# Help needed to fit a Vento fridge fan please



## tandc (May 1, 2005)

hi,
I have just purchased a vento fridge fan i thiought the control box would be fitted in the living area of the van,but now it has arrived and i have had a look at it i am wondering if it is fitted behind the fridge close to the fan.as the wire is not very long,also you would need to disconnect the wire from the fan or control box which doesn,t seem right to me and the wires from the control box are coming out from the side and not the back.i would appreciate any help from anyone who has fitted one of these vento fans. many thanks in advance.tandc.


----------



## 91502 (May 1, 2005)

Hi 
When I fitted ours I mounted it on the side of the fridge housing alongside the step/outside light switch. I had to take the wiring off after making a careful note of which wire goes where. I then left the back off the switch box so the wire could go out of the back instead of the side. 
James


----------



## tandc (May 1, 2005)

*vento fan*

Hi jp,
thanks for your answer.i will go down that route myself , did you disconnect the wire from the control box? as on the fan it is held in with a hard mastick .it is a good bit of kit but would have thought they would have made it a bit easier for wiring up.i was thinking of cutting the wire in half and joining it,iwill see which is the easiest when i open the control box.thank you terry.


----------



## 91502 (May 1, 2005)

Terry
I thought about cutting the wire but decided it was too thin for me to do a good job.

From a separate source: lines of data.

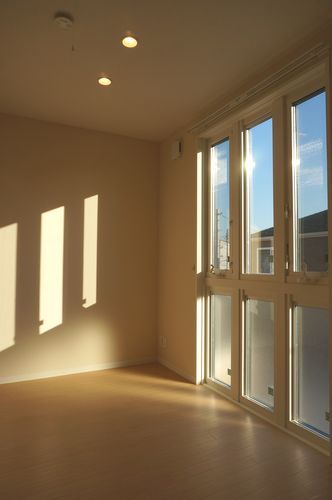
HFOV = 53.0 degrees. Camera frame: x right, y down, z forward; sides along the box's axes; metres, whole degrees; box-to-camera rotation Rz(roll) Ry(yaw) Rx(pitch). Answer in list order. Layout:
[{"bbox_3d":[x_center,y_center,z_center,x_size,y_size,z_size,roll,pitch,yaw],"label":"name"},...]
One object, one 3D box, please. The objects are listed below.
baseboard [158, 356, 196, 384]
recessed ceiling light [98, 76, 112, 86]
[{"bbox_3d":[0.098,1.168,3.253,0.015,0.062,0.745,1,-3,-28],"label":"baseboard"},{"bbox_3d":[-0.446,-1.243,2.453,0.105,0.030,0.105,0,-2,0],"label":"recessed ceiling light"}]

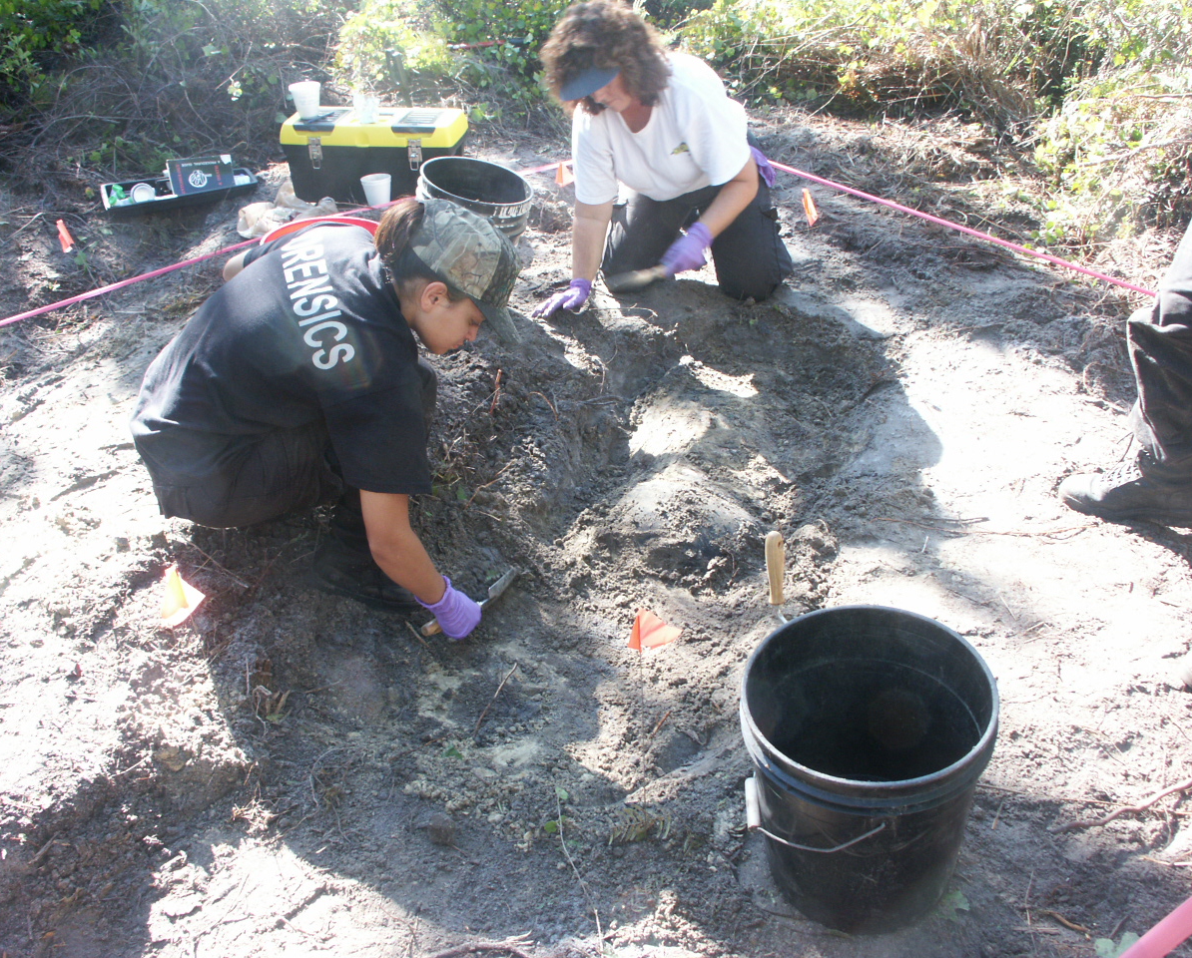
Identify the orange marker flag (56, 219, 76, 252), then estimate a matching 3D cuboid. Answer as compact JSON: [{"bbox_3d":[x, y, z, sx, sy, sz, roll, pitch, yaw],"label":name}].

I found mine was not fixed too much in the mastic and disconnected it at the fan end.
James


----------



## teemyob (Nov 22, 2005)

*Fitting*

The best way to use these fans is to wire them via a fan initiation thermostat and switch.

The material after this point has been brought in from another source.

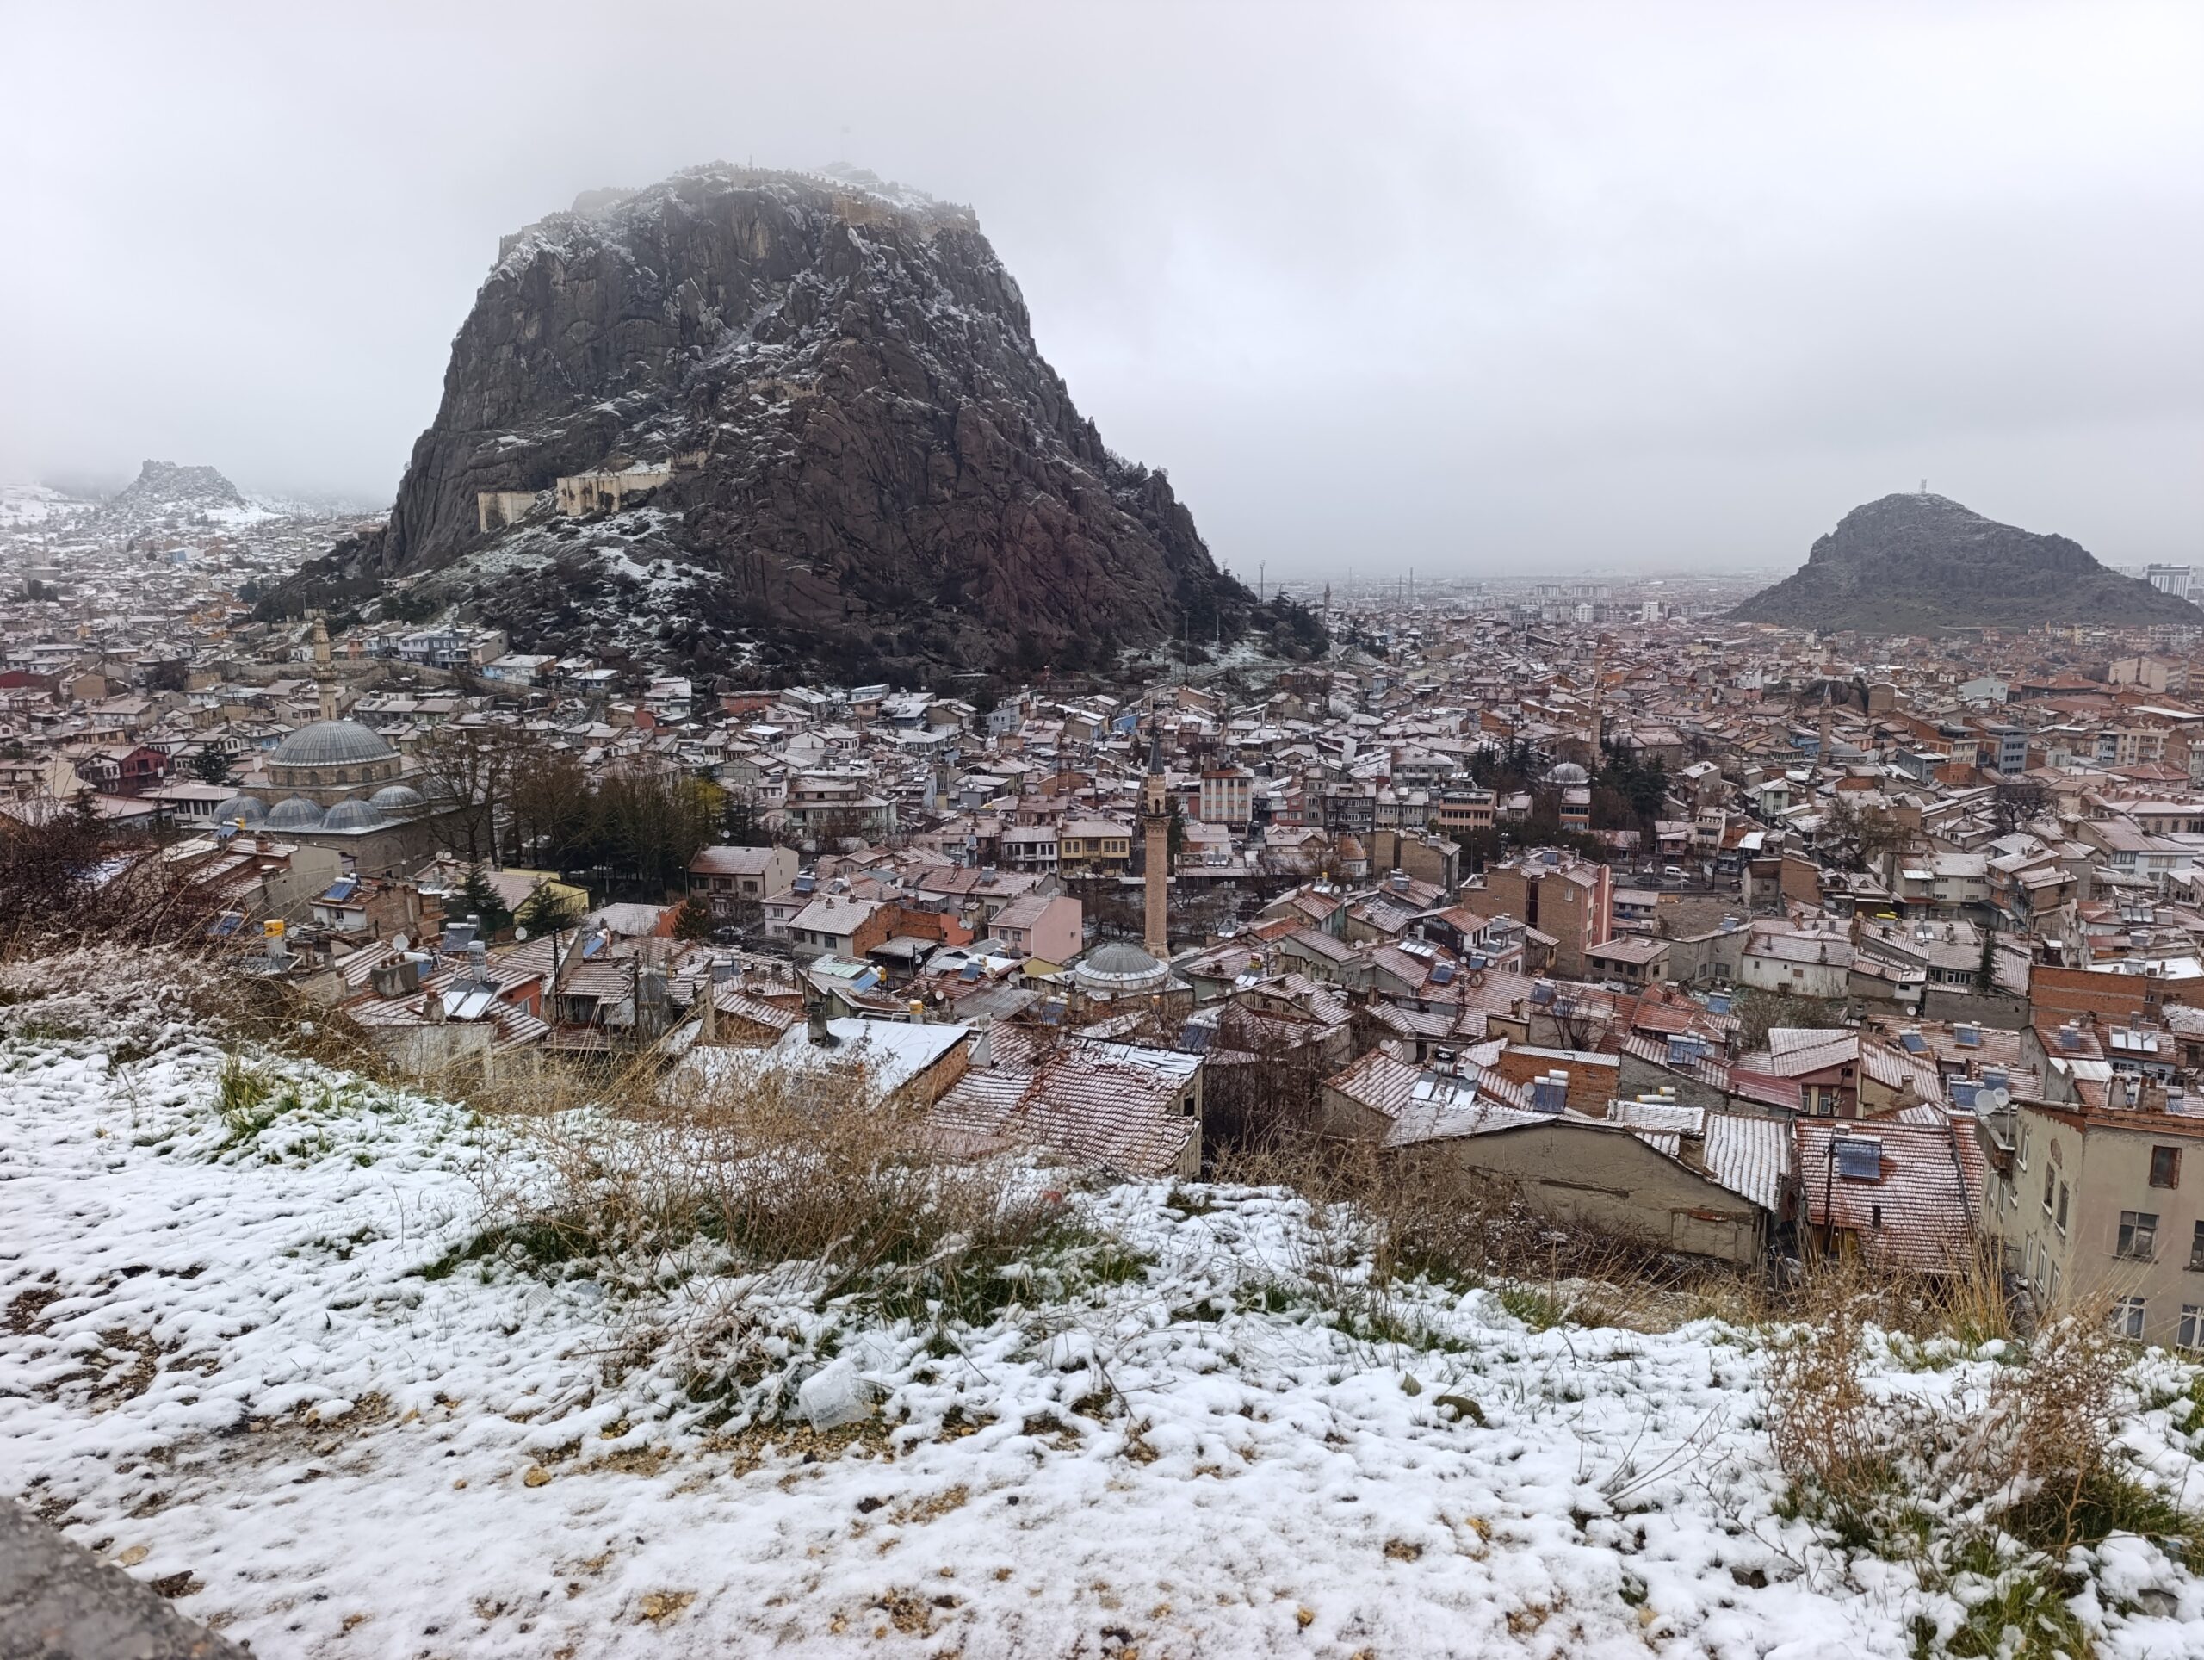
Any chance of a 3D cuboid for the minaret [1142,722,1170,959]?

Take a feed off the permanent 12v supply to fridge and wire via a fuse and a switch to a 65c self re-setting initiation thermostat. Attach the stat to the fins at the end of the circuit marked "1" on the diagram below.

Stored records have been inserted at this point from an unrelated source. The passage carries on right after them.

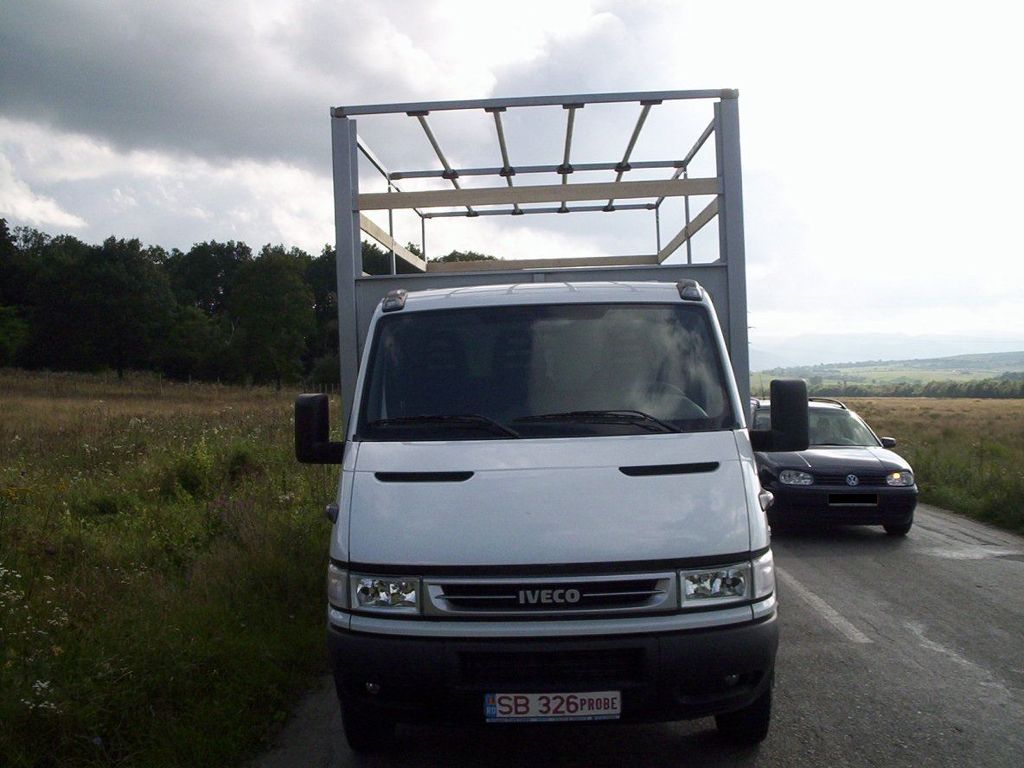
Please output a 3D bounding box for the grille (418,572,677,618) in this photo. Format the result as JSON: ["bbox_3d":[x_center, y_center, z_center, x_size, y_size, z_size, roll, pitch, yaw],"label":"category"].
[{"bbox_3d":[0.149,0.839,4.480,1.000,0.155,0.100,-2,1,2],"label":"grille"}]

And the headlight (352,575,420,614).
[{"bbox_3d":[-0.517,0.867,4.630,0.285,0.160,0.140,-2,1,2],"label":"headlight"}]

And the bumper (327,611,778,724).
[{"bbox_3d":[0.155,1.145,4.620,1.920,0.370,0.500,-2,1,2],"label":"bumper"}]

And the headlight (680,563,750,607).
[{"bbox_3d":[0.829,0.817,4.580,0.285,0.160,0.140,-2,1,2],"label":"headlight"}]

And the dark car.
[{"bbox_3d":[3.560,0.950,14.000,1.770,1.490,4.400,-1,1,0],"label":"dark car"}]

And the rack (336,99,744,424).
[{"bbox_3d":[0.245,-0.585,8.620,2.270,2.100,4.600,-2,1,2],"label":"rack"}]

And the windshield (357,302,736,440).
[{"bbox_3d":[0.160,-0.070,5.290,1.720,0.790,0.170,-2,-39,2],"label":"windshield"}]

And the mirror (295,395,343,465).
[{"bbox_3d":[-0.919,0.218,5.380,0.250,0.340,0.150,-2,1,2],"label":"mirror"}]

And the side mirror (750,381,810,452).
[{"bbox_3d":[1.261,0.148,5.300,0.270,0.340,0.150,-2,1,2],"label":"side mirror"}]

The alternative is a 45c air stat that will cut-in 45c!

™


----------



## AutoMax (Sep 23, 2008)

I just fitted one at the weekend. I like you thought that the wiring was too short, so I cut it off and used an old telephone extension cable which is the same gauge as the original, soldered it up and the control box is now up with the rest of the electrics 6 feet away from the fridge and it was easier to get a permanent live feed from the distribution panel.
Works a treat

Bob


----------